Of course, setting controversies aside and returning to the business itself, Perplexity's competitiveness has likely weakened significantly recently. Today, numerous model applications have added AI search features: ChatGPT, Gemini, Claude, Grok, and various domestic Chinese applications. AI search has returned to a competition of search accuracy and model capability—two areas where Perplexity has obvious shortcomings.

While I have always believed Apple should accelerate its acquisition of Perplexity to strengthen the integration of ecosystem search (local devices + iCloud) with internet search, that window of opportunity is very short. Perplexity likely knows this too; if succeeding as an independent entity is difficult, selling for a good price seems like the best option.

If they could acquire Chrome, it would make for a great story: the primary entry point for search in the AI era.

However, I believe the probability of this succeeding is near zero, or simply zero.

First, "Google being forced to sell Chrome" remains an unlikely outcome:

Search monopoly power doesn't primarily stem from Chrome, but from paying "exclusivity fees" to browsers like Safari.
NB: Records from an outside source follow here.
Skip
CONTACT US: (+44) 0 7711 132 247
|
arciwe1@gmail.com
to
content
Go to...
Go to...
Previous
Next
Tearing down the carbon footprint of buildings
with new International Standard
References to selling Chrome often stem from Microsoft's past bundling of IE with Windows to engage in "unfair competition" against Netscape. However, at that time, software was the valuable asset; today, services are. Google's real value lies in its search service, not the Chrome browser itself (not to mention that in the AI era, the browser itself may be restructured).

Splitting off Chrome to ensure Google Search isn't the default might slightly change user habits, but currently, what is more likely—and already happening—is that "search is being embedded into AI applications themselves."

Secondly, looking at Perplexity's activity, despite over 100% growth in the past year, its scale remains small (fewer than five million daily users). Not only is its absolute volume incomparable to ChatGPT, but its growth rate doesn't seem to have surpassed it. Even Gemini has significantly exceeded it in both traffic and growth. Not to mention Google's own AI search service, AI Overview, has seen user numbers jump from 1.5 billion in May to 2 billion. In terms of actual quality, while there are many complaints about AI Overview (more use leads to more complaints), the results are still significantly better than Perplexity's. I still use Perplexity frequently, but my use cases are becoming increasingly narrow—searching for things I don't want Google to record or use for recommendations, like celebrity gossip.

Even if Chrome were ultimately ordered to be divested, Perplexity is neither a match for it nor capable of managing it. Google could instantly add better search to its Gemini app, making Chrome itself lose value rapidly. Even if Google were a willing seller, Perplexity would never be on the shortlist of top-tier buyers.

I didn't originally plan to respond to this news, but it touches upon "AI Search," a vital field in AI applications. I can't quite say yet if this will truly shake Google's foundations. However, over twenty years ago, I had the privilege of being involved in the business then known as "massive full-text retrieval." I won't recount the blood, sweat, and tears of R&D and engineering, but back then I established a basic understanding: there are only two kinds of search in the world—one is Google, and the other is "Everything Else." "Everything Else" has another name: "Trash."

Twenty years later, the most reliable thing is still the antithesis of that "Everything Else." This cannot be explained by monopoly alone. Any business not rooted in technology itself is perhaps just a passing cloud.